Jean-Michel semble avoir des difficultés avec les dernières vis. Il insiste.
— Ne force pas, lui glisse Ric, tu vas foirer les têtes.
Hurlement de la visseuse dans la nuit. Trop tard.
— Merde, la vis est foutue !
Jean-Michel nous regarde et réfléchit :
— On ne peut pas arrêter maintenant, à deux vis du dernier panneau. Que les esprits des combattants nous guident !
« On est morts. Je suis folle de les avoir entraînés là-dedans. On est une bande de bras cassés, des vrais malades. »
Xavier s’inquiète. Ric le renvoie dans son bolide. Soudain, Jean-Michel pousse un petit cri ridicule et fait un bond en donnant un grand coup de pied dans le dernier point d’accroche. Il retombe comme un flan mal démoulé sur un carrelage. La palissade a gagné le round.
— Saloperie ! hulule-t-il, je me suis niqué le pied !
Ric n’hésite pas une seconde, il fonce dans le garage, cherche dans les outils et ressort avec un pied-de-biche.
— Tant pis, on va péter les vis.
Il fait levier et arrache le dernier panneau. Jean-Michel se traîne sur le côté et on déplace la plaque.
— Xavier, démarre et fous le camp !
Au moment où il tourne la clé, le pot d’échappement crache un énorme nuage noir. N’ayez aucune crainte pour l’environnement, parce que Jean-Michel en a respiré la plus grande partie. Six ans de tabagisme passif en moins d’une seconde. C’est vraiment un héros.
Tous feux éteints, XAV-1 roule lentement vers nous en marche arrière. Même moi je trouve que le moteur fait un bruit magnifique. Ric le guide.
L’engin recule encore, amorce une courbe pour se placer dans le bon sens sur l’allée. Xavier baisse la vitre :
— Ça va aller ?
— Tout roule, sauve-toi.
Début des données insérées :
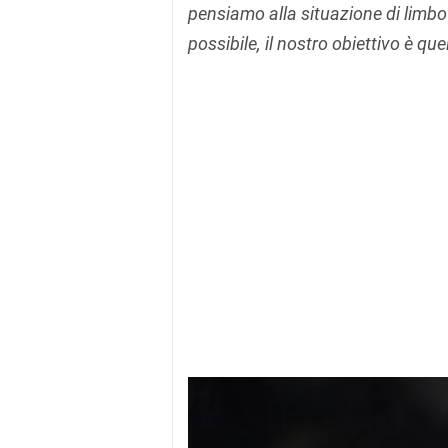
pensiamo alla situazione di limbo i
possibile, il nostro obiettivo è que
On se retrouve chez toi.
Ric prend le talkie :
— Surveillance zone sud et grilles, convergez vers l’entrée, XAV-1 arrive.
Xavier démarre et, dans la nuit, son énorme bolide sombre glisse entre les massifs de fleurs en prenant toute la largeur de l’allée.
Ric ne perd pas de temps :
— Jean-Michel, tu vas te mettre à l’abri dans le garage, je vais tout remonter avec Nathan. Julie, va avec lui et commence à le soigner.
— Vous allez y arriver tous les deux ?
— T’inquiète pas. Il n’y a qu’à revisser.
Il me raccompagne et, avec Nathan, referme un panneau derrière moi. Il est là, de l’autre côté de la palissade, à s’affairer en silence.
Jean-Michel se tord de douleur.
— Appuie-toi sur moi, on monte chez Xavier voir ce que tu as.